- Born: 25 May 1728
- Died: 7 February 1802 (aged 73)

= Philippe-Louis-François Badelard =

Philippe-Louis-François Badelard (25 May 1728 – 7 February 1802) was an army officer and surgeon from France.

==Biography==
He came to Louisbourg, Cape Breton Island, in 1757. He was the surgeon-major to the troops there and they left that year for Quebec City in New France. Badelard was taken prisoner at the battle of the Plains of Abraham.

Badelard stayed in Canada under the British régime and was surgeon to the Canadian militia. There he eventually found himself in another conflict. The conflict was the defense of Quebec against the Americans and Richard Montgomery in 1775.

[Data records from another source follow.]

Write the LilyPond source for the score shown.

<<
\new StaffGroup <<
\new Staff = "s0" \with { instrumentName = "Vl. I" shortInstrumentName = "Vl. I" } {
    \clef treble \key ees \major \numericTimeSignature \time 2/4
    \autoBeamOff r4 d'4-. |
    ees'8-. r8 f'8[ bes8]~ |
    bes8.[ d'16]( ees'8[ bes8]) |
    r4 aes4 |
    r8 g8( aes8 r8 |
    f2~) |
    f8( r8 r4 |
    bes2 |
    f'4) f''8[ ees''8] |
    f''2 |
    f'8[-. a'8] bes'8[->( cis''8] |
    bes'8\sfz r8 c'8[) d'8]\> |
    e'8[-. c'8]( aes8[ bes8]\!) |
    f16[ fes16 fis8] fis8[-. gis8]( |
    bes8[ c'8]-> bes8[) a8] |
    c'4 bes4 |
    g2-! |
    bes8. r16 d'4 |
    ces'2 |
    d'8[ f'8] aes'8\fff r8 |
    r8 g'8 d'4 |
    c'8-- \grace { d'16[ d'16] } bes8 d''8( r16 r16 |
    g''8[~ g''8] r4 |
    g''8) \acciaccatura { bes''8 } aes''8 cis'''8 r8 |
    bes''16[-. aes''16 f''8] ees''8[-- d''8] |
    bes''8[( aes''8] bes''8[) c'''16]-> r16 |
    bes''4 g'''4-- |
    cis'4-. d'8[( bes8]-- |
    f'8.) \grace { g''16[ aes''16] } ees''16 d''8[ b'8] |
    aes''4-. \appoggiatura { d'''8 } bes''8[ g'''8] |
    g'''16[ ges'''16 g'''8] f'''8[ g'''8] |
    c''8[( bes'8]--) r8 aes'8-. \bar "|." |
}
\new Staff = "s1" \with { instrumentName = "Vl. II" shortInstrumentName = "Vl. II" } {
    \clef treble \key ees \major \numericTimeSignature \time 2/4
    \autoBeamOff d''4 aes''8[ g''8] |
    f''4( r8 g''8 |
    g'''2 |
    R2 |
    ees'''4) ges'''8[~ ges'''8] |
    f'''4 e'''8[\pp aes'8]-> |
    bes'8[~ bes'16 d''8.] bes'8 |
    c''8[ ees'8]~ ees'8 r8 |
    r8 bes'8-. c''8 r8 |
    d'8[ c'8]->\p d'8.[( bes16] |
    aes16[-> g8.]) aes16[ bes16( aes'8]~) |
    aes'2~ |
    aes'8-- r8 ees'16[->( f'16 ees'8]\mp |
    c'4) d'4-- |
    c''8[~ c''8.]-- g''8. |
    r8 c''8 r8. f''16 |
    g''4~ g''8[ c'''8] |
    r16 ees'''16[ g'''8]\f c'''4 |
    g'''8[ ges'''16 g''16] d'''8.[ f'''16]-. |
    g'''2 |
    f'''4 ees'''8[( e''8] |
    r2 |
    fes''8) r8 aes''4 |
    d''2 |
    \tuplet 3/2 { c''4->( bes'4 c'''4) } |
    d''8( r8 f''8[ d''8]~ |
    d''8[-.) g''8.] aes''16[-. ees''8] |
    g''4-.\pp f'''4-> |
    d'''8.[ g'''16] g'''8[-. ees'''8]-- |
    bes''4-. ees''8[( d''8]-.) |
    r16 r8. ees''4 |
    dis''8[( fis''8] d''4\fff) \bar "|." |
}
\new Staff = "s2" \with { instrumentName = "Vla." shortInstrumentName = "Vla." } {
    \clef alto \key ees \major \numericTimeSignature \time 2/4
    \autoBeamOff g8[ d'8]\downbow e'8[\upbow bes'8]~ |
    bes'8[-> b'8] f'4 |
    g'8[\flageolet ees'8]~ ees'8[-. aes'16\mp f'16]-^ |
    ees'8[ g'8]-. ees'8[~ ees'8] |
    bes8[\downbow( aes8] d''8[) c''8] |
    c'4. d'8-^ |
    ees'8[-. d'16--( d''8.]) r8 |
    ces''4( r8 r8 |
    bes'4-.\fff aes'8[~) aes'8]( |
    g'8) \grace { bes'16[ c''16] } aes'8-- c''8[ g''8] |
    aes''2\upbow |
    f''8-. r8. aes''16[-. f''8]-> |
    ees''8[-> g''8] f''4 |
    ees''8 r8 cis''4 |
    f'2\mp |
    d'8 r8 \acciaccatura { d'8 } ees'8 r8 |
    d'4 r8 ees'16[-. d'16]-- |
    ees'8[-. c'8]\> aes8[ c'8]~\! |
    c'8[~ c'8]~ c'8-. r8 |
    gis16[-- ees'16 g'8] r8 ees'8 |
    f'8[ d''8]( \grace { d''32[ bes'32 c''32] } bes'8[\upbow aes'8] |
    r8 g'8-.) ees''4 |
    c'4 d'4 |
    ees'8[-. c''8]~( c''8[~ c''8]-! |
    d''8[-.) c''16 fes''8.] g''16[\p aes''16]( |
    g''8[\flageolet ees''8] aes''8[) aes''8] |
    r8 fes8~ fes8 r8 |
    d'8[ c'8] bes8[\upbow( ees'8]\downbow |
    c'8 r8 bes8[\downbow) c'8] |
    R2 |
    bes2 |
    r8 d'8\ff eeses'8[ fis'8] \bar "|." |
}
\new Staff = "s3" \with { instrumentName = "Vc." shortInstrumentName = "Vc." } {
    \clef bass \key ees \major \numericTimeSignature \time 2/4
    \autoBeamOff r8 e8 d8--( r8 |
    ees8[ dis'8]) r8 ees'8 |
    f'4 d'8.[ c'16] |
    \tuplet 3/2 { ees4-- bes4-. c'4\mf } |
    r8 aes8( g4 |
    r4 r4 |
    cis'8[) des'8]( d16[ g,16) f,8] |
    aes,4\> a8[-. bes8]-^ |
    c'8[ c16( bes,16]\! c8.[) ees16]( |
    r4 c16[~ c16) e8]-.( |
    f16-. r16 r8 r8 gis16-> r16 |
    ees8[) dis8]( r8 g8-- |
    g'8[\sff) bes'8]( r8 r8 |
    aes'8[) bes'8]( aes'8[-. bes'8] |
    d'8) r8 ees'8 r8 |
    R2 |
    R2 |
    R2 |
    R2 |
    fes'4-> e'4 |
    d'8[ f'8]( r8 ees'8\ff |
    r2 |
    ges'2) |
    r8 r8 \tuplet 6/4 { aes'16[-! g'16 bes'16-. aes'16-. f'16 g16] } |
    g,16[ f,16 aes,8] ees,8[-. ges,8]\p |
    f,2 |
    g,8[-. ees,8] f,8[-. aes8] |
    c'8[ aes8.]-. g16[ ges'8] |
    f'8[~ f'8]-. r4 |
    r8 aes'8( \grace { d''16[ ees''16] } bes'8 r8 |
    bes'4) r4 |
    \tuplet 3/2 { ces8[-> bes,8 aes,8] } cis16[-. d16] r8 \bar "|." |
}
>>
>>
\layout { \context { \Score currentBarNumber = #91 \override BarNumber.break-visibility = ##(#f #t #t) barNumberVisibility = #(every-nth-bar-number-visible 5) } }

In 1776, Badelard became the surgeon to the Quebec garrison but his contribution to Canadian history came through his research of the Baie-Saint-Paul, Quebec malady which was correctly identified as a venereal disease. As a result of his studies of the illness, he wrote one of the first medical articles published in Canada.

Badelard was active and successful in civilian practice as well and served on the Quebec Medical Board for a time. He was considered to be a highly qualified medical man but a person who was hard to get along with, as reports of the time indicate. Louis-Joseph de Montcalm was the most famous Canadian to complain of this characteristic.